(Data records)
•••••
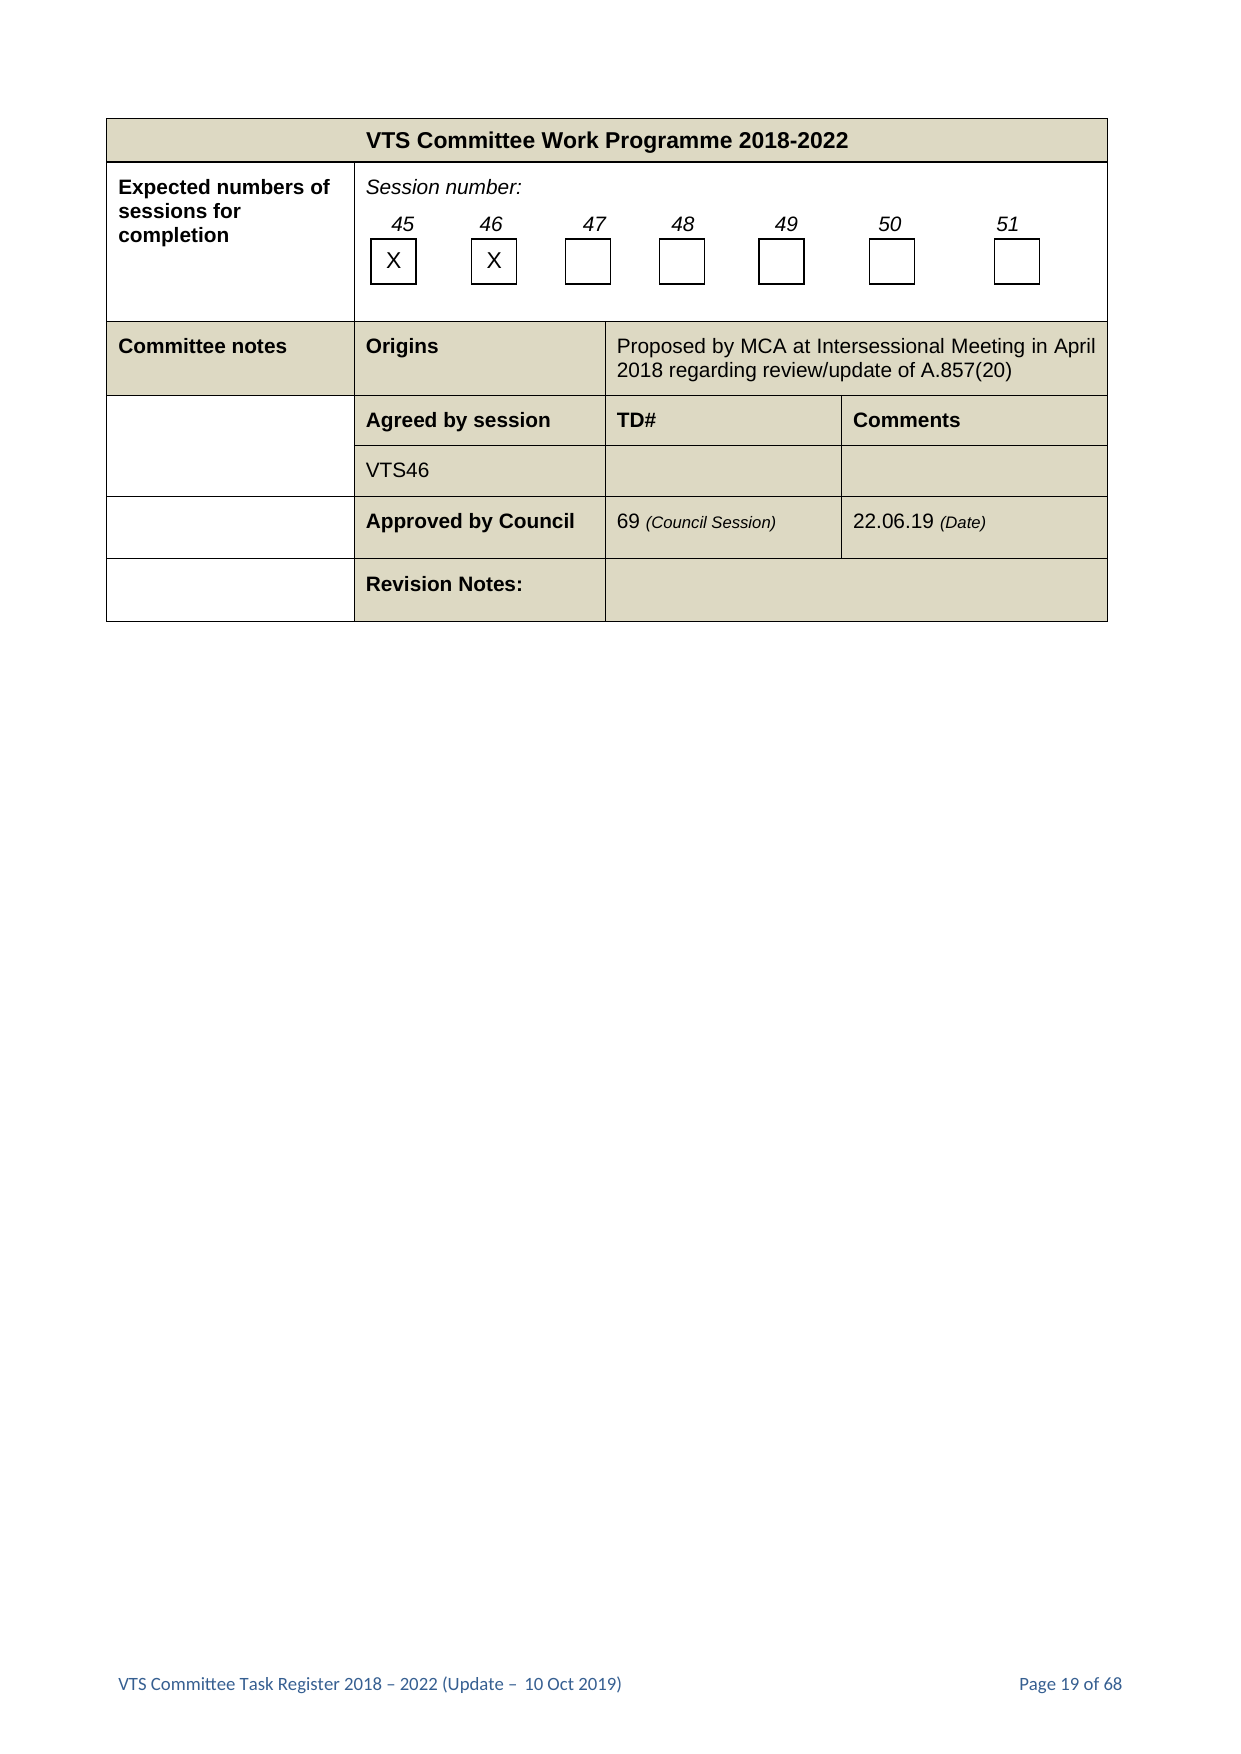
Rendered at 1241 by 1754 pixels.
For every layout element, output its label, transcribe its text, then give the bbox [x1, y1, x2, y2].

table_cell Origins [355, 322, 605, 395]
table_cell [107, 497, 354, 558]
table_cell Session number: 45 46 47 48 49 50 51 [355, 163, 1107, 321]
table_cell [107, 396, 354, 496]
table_header VTS Committee Work Programme 2018-2022 [107, 119, 1107, 161]
table_cell VTS46 [355, 446, 605, 496]
table_cell 69 (Council Session) [606, 497, 841, 558]
table_cell [606, 559, 1107, 621]
table_cell TD# [606, 396, 841, 445]
table_cell Comments [842, 396, 1107, 445]
table_cell Expected numbers of sessions for completion [107, 163, 354, 321]
table_cell 22.06.19 (Date) [842, 497, 1107, 558]
table_cell [107, 559, 354, 621]
table_cell Proposed by MCA at Intersessional Meeting in April 2018 regarding review/update of A.857(20) [606, 322, 1107, 395]
table_cell [606, 446, 841, 496]
table_cell Approved by Council [355, 497, 605, 558]
table_cell Revision Notes: [355, 559, 605, 621]
table_cell [842, 446, 1107, 496]
table_cell Committee notes [107, 322, 354, 395]
table_cell Agreed by session [355, 396, 605, 445]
•••••
Task statement: Could you output all of the entries above exactly? Leave the pictures out.

Response to the task:
Rendered at 1241 by 1754 pixels.
For every layout element, output its label, transcribe its text, then give the bbox [x1, y1, x2, y2].

table_cell Origins [355, 322, 605, 395]
table_cell [107, 497, 354, 558]
table_cell Session number: 45 46 47 48 49 50 51 [355, 163, 1107, 321]
table_cell [107, 396, 354, 496]
table_header VTS Committee Work Programme 2018-2022 [107, 119, 1107, 161]
table_cell VTS46 [355, 446, 605, 496]
table_cell 69 (Council Session) [606, 497, 841, 558]
table_cell [606, 559, 1107, 621]
table_cell TD# [606, 396, 841, 445]
table_cell Comments [842, 396, 1107, 445]
table_cell Expected numbers of sessions for completion [107, 163, 354, 321]
table_cell 22.06.19 (Date) [842, 497, 1107, 558]
table_cell [107, 559, 354, 621]
table_cell Proposed by MCA at Intersessional Meeting in April 2018 regarding review/update of A.857(20) [606, 322, 1107, 395]
table_cell [606, 446, 841, 496]
table_cell Approved by Council [355, 497, 605, 558]
table_cell Revision Notes: [355, 559, 605, 621]
table_cell [842, 446, 1107, 496]
table_cell Committee notes [107, 322, 354, 395]
table_cell Agreed by session [355, 396, 605, 445]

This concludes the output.